Lukacs estime que les artistes ne parviennent à saisir que l’immédiateté superficielle de la réalité. Au réalisme socialiste stalinien, il oppose un « grand réalisme » pour représenter « l’homme dans sa relation multiforme à la réalité ».
L’art et l’utopie révolutionnaire
Mais, dans une démarche critique, l’art doit permettre de remettre en cause la réalité instaurée pour ouvrir vers d’autres possibilités d’existence. L’art « supplante, dépasse le réel et semble l’engendrer » selon Henri Lefebvre. Pourtant Marcuse observe une récupération de l’art et une « administration totale » de l’existence humaine.
Michaël Löwy et Robert Sayre étudient le romantisme révolutionnaire. Le surréalisme s’attache au réenchantement du monde et les situationnistes défendent une authentique expérience de la vie. Les surréalistes refusent le carcan du monde réel pour proposer une « idée radicale de la liberté » estime Walter Benjamin. Le surréalisme permet « de reconquérir et d’assumer la force transformatrice de l’art pour la mettre au service de la lutte politique et l’y intégrer » souligne Marcuse. Ce mouvement brise les contraintes du rationalisme pour proposer une perspective de révolution totale.En 1957, Henri Lefebvre articule la critique de l’art avec la critique radicale de la vie quotidienne. Au même moment, Guy Debord observe une colonisation de la vie quotidienne. La réalisation d’une « vie singulière » devient l’enjeu central.
Guy Debord et les situationnistes s’attachent au dépassement nécessaire de l’art et de la politique. Ils aspirent à la destruction de l’art séparé de la vie. La fête révolutionnaire doit alors de trancher « par son éclat sur le fond terne et morne du quotidien » estime Henri Lefebvre. Avec la « créativité libérée » des situationnistes, « la construction de tous les moments et évènements de la vie » devient « la seule poésie ». La créativité doit permettre de combattre l’aliénation dans la vie quotidienne. « L’objectif est, sous le signe de la poésie, d’élargir les expériences et possibilités de vivre sans entraves » résume Jean-Marc Lachaud.
Pour Adorno, seule son autonomie permet à l’art d’infliger sa puissance négative au monde administré. Max Horkheimer observe un processus de standardisation de la culture. La logique marchande et la rationalité technique appauvrissent l’originalité et l’expérience esthétique estime Marcuse. L’art devient alors consommation et divertissement. « Adorno et Horkheimer fustigent l’avènement d’une culture mutilée et dégradée, qui neutralise l’art et qui est non seulement rentable mais participe avec une grande efficacité, en tant qu’instance de répression, au contrôle social » résume Jean-Marc Lachaud. Stuart Hall insiste au contraire sur l’autonomie et la résistance des subalternes face à la domination de la culture de masse.
L’art et la transformation sociale
Sartre défend une littérature engagée. Au contraire, Adorno estime que l’art engagé renvoie à une simple opinion ou propagande. Selon lui l’ « art ne consiste pas à mettre en avant des alternatives, mais à résister, par la forme et rien d’autre, contre le cours du monde qui continue de menacer l’homme ». L’art militant peut rejoindre le réalisme socialiste pour se soumettre à une idéologie. La créativité doit permettre de « penser l’impossible pour saisir tout le champ du possible » estime au contraire Henri Lefebvre.

DONNÉES BRUTES
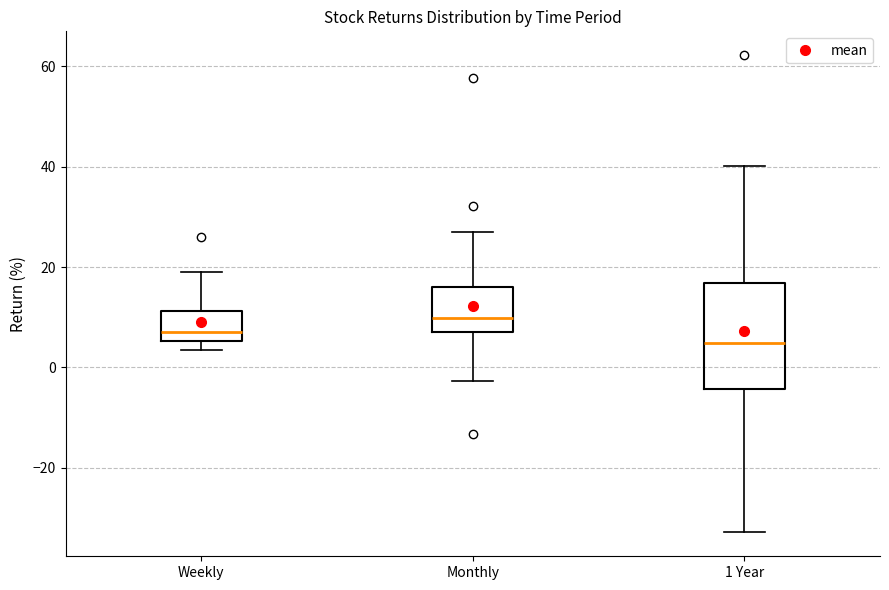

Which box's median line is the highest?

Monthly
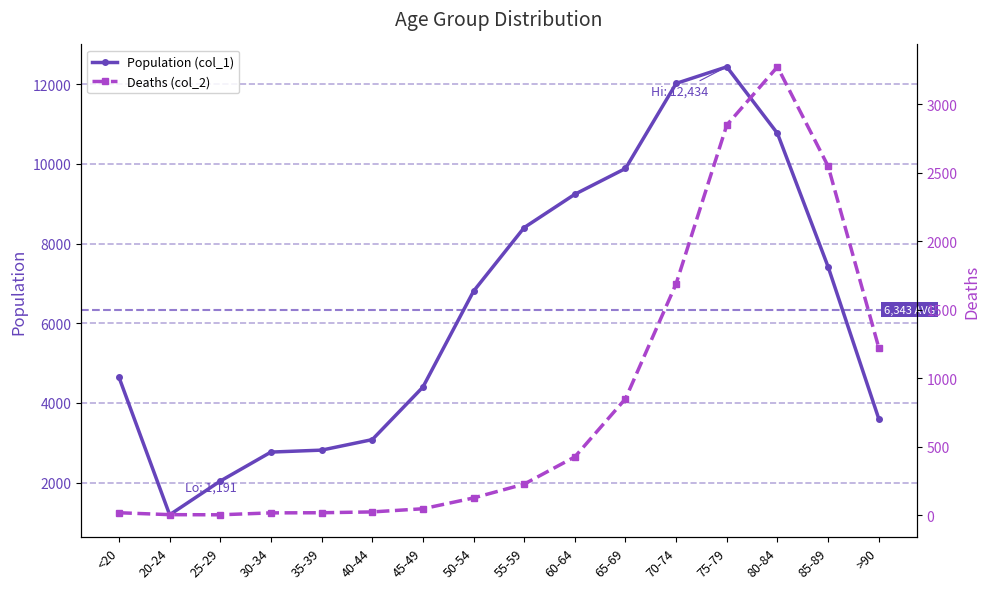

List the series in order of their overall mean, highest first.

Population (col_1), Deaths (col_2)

* * *

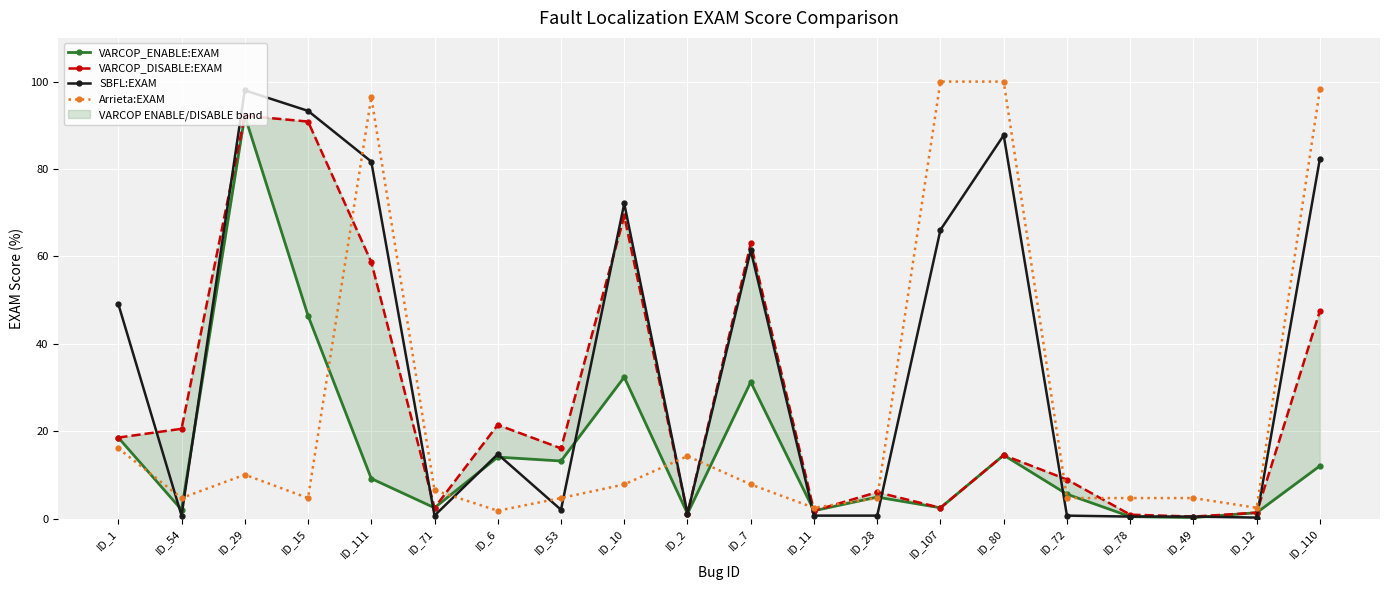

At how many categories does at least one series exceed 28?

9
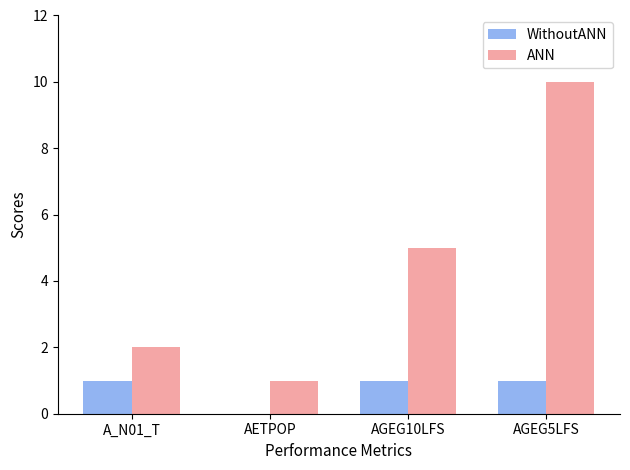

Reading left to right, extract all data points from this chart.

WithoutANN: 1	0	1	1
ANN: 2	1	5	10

...

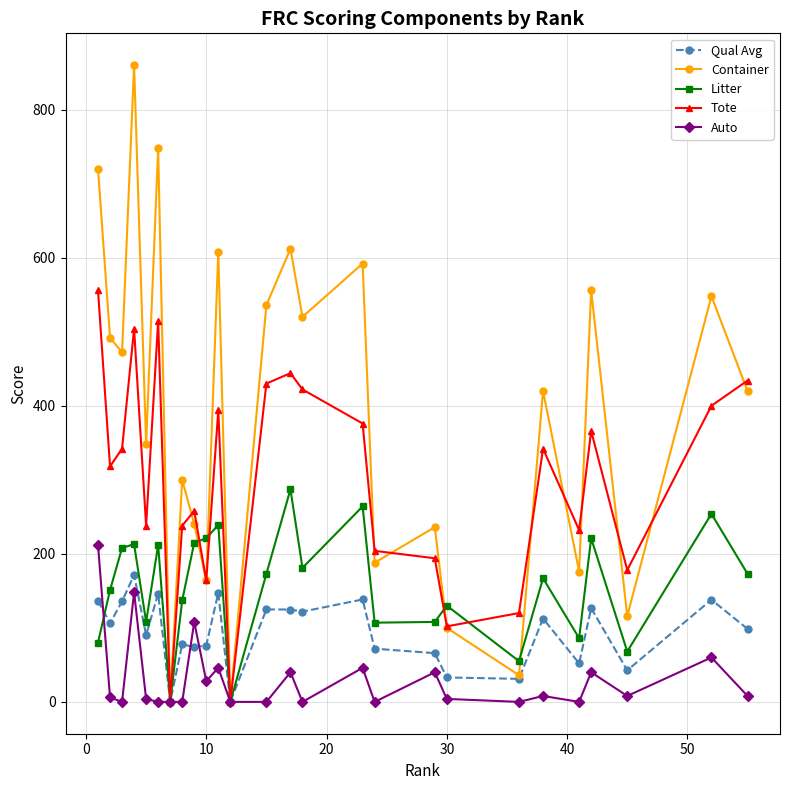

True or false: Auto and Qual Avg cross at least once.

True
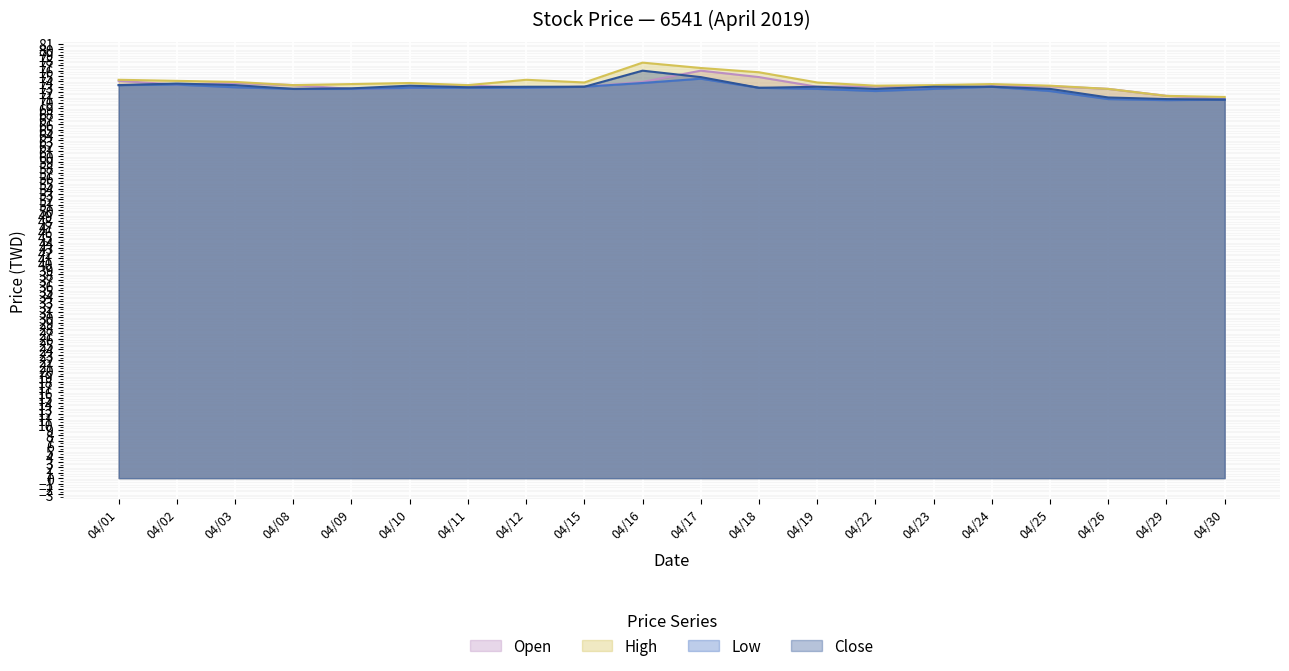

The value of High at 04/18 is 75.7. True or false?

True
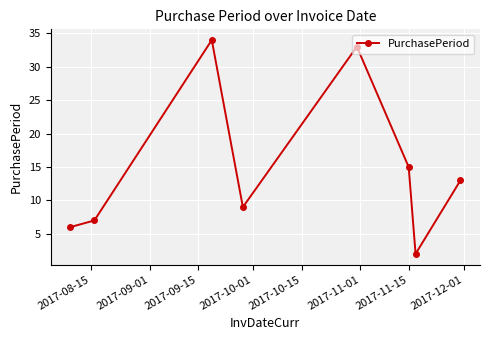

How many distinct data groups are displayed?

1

CONSIGNE
Recopiez sans aucune modification le passage de l'extrait sur l'art et la critique sociale qui va de « L’art et l’utopie » à « de l’existence humaine. ».

RÉPONSE
L’art et l’utopie révolutionnaire
Mais, dans une démarche critique, l’art doit permettre de remettre en cause la réalité instaurée pour ouvrir vers d’autres possibilités d’existence. L’art « supplante, dépasse le réel et semble l’engendrer » selon Henri Lefebvre. Pourtant Marcuse observe une récupération de l’art et une « administration totale » de l’existence humaine.